Net zoals zij zich dienen te legeren, zo dienen zij op te breken,+ ieder op zijn plaats, naar hun [drie-stammen]afdelingen.
18 De [drie-stammen]afdeling van het kamp van E̱fraïm+ naar hun legers zal aan de westkant zijn, en de overste voor de zonen van E̱fraïm is Elisa̱ma,+ de zoon van Ammi̱hud. 19 En zijn leger en hun ingeschrevenen zijn veertigduizend vijfhonderd.+ 20 En naast hem zal de stam Mana̱sse+ zijn, en de overste voor de zonen van Mana̱sse is Gama̱liël,+ de zoon van Peda̱zur. 21 En zijn leger en hun ingeschrevenen zijn tweeëndertigduizend tweehonderd.+ 22 En de stam Be̱njamin;+ en de overste voor de zonen van Be̱njamin is Abi̱dan,+ de zoon van Gideo̱ni. 23 En zijn leger en hun ingeschrevenen zijn vijfendertigduizend vierhonderd.+
24 Alle ingeschrevenen van het kamp van E̱fraïm zijn honderd acht duizend éénhonderd naar hun legers, en zij dienen als derde op te breken.+
25 De [drie-stammen]afdeling van het kamp van Dan zal aan de noordkant zijn, naar hun legers, en de overste voor de zonen van Dan is Ahië̱zer,+ de zoon van Ammisa̱ddai. 26 En zijn leger en hun ingeschrevenen zijn tweeënzestigduizend zevenhonderd.+ 27 En naast hem zal de stam A̱ser zich legeren, en de overste voor de zonen van A̱ser is Pa̱giël,+ de zoon van O̱chran. 28 En zijn leger en hun ingeschrevenen zijn eenenveertigduizend vijfhonderd.+ 29 En de stam Na̱ftali;+ en de overste voor de zonen van Na̱ftali is Ahi̱ra,+ de zoon van E̱nan. 30 En zijn leger en hun ingeschrevenen zijn drieënvijftigduizend vierhonderd.+
31 Alle ingeschrevenen van het kamp van Dan zijn honderd zevenenvijftig duizend zeshonderd. Zij dienen het laatst op te breken+ — naar hun* [drie-stammen]afdelingen.”

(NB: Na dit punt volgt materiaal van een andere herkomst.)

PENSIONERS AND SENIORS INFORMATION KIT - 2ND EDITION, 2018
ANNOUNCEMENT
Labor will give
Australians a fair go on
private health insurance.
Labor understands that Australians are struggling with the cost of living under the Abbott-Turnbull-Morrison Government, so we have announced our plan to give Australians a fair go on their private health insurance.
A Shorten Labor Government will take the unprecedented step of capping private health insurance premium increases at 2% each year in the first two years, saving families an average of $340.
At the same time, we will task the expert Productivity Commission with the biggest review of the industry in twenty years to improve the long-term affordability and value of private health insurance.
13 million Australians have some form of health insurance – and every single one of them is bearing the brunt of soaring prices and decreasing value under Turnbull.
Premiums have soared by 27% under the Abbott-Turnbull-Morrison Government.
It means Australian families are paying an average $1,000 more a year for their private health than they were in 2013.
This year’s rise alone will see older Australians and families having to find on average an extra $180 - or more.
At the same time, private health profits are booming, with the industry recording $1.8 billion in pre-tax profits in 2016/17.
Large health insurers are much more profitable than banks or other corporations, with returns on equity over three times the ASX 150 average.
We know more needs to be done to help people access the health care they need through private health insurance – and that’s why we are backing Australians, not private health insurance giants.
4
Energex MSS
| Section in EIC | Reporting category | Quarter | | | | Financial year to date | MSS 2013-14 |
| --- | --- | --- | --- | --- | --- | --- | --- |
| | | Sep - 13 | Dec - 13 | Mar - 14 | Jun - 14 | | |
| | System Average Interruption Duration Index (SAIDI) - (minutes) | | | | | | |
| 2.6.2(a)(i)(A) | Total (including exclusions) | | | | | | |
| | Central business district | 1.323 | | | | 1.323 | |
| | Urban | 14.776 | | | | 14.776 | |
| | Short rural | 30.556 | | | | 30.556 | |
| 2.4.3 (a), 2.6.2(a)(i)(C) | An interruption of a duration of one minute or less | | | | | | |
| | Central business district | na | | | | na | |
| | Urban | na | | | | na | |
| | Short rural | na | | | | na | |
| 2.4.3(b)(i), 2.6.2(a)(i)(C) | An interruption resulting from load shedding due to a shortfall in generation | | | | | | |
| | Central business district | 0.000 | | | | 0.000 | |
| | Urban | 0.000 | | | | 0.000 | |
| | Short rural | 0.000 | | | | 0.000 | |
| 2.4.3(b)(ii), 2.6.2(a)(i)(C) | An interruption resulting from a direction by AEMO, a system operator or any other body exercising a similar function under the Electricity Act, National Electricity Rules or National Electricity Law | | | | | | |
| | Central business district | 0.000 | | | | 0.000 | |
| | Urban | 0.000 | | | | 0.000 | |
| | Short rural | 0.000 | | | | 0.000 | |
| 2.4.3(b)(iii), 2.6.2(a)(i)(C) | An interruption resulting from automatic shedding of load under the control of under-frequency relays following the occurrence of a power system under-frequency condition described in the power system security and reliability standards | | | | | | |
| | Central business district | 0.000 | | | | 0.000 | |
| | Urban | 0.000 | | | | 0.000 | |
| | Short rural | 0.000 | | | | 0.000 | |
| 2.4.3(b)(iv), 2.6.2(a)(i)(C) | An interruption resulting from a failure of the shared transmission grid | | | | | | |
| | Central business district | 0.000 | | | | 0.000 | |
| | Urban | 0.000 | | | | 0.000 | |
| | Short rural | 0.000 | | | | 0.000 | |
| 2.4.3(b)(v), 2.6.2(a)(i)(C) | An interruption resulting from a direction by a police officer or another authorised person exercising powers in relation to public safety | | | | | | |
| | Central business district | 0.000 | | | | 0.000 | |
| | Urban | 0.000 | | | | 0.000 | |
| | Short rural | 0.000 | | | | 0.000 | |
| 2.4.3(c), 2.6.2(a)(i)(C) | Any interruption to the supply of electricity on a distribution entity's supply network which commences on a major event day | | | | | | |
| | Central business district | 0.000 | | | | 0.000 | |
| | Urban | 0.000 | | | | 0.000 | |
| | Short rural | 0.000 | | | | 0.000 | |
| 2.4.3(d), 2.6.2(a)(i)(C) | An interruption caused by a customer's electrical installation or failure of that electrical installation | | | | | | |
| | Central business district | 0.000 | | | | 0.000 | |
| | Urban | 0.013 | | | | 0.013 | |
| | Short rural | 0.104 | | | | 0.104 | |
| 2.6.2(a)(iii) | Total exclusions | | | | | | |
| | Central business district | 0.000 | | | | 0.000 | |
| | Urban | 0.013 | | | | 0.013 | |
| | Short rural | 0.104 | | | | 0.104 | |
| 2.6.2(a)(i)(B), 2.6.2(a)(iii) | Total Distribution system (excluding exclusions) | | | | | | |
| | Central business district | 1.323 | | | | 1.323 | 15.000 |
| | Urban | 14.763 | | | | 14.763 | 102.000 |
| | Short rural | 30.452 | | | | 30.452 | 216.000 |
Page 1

32 Dit waren de ingeschrevenen van de zonen van I̱sraël naar het huis van hun vaderen; alle ingeschrevenen van de kampen naar hun legers waren zeshonderd drie duizend vijfhonderd vijftig.+ 33 Maar de levieten werden niet onder de zonen van I̱sraël ingeschreven,+ juist zoals Jehovah Mo̱zes geboden had. 34 De zonen van I̱sraël nu deden naar alles wat Jehovah Mo̱zes geboden had.+ Aldus legerden zij zich naar hun [drie-stammen]afdelingen,+ en aldus braken zij op,+ ieder naar zijn families met betrekking tot het huis van zijn vaderen.